When dealing with limits in calculus, you might encounter various forms that are not immediately solvable, like the expression \( \frac{0}{0} \). These are known as indeterminate forms. Essentially, indeterminate forms occur when you substitute a value into a function and the result does not lead directly to a meaningful number or conclusion.

This happens in expressions like \( \frac{\sqrt{x} - 2}{x - 1} \) when \( x = 1 \). As the expression suggests, both the numerator and denominator become zero when you use direct substitution, resulting in the indeterminate form \( \frac{0}{0} \).

Indeterminate forms are quite common in calculus, especially in the analysis of limits. To solve them and find the limit correctly, we need to use different techniques, like algebraic transformations or calculus methods such as L'Hôpital's Rule or substitution methods.

The substitution method is a handy technique to resolve indeterminate forms. In the exercise at hand, the function \( f(x) = \frac{\sqrt{x} - 2}{x - 1} \) leads to \( \frac{0}{0} \) when evaluated directly at \( x = 1 \), hence indeterminate.

To bypass this, we use substitution by choosing values of \( x \) that get closer and closer to 1. This approach helps us observe the behavior of \( f(x) \) as \( x \) approaches the problematic point. We compute the expression for several values slightly less than 1 and for others slightly more than 1.

• For \( x < 1 \), values like 0.9, 0.99, or 0.999 are used.
• For \( x > 1 \), values like 1.001, 1.01, or 1.1 are chosen.

This method of substitution aids in establishing a pattern, giving insights into how the function behaves around the point of interest. Employing these nearby values circumvents the indeterminate behavior at the critical point, offering a pathway to approximate the limit.

When evaluating a limit, one of the core ideas is understanding what value a function approaches as the input nears a specific point, here \( x = 1 \). This process entails examining how \( f(x) \) behaves when \( x \) takes values that are very close but not equal to the point of interest.

Our main interest in this exercise is to determine \( \lim_{x \to 1} \frac{\sqrt{x} - 2}{x - 1} \).
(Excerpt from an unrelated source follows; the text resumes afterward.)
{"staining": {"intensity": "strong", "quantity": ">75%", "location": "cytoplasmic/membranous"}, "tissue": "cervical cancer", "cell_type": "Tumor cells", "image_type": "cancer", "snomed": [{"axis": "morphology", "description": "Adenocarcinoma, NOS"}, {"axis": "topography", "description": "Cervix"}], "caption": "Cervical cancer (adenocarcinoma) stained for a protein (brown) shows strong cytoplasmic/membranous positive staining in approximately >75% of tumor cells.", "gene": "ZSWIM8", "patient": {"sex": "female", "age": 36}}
We approach this by selecting values close to 1 from both sides.

• For \( x < 1 \), when \( f(x) \) is computed, the results are approximately \(-2.11\), \(-2.005\), and \(-2.0005\).
• For \( x > 1 \), the values become approximately \(-1.9995\), \(-1.995\), and \(-1.91\).
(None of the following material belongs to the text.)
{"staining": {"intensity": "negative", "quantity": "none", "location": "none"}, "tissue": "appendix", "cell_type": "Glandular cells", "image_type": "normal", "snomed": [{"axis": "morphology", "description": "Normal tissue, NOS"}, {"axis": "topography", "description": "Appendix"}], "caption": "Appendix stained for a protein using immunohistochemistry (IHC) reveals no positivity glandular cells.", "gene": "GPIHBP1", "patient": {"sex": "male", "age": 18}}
By examining these outcomes, it's clear that as \( x \) approaches 1, regardless of the side from which it approaches, the values of \( f(x) \) consistently move closer to \(-2\). This careful observation of approaching values is key to predicting that \( \lim_{x \to 1} f(x) = -2 \). The essence is watching for a pattern as the variable nears the troublesome point in the function, providing an accurate prediction of where the function is heading.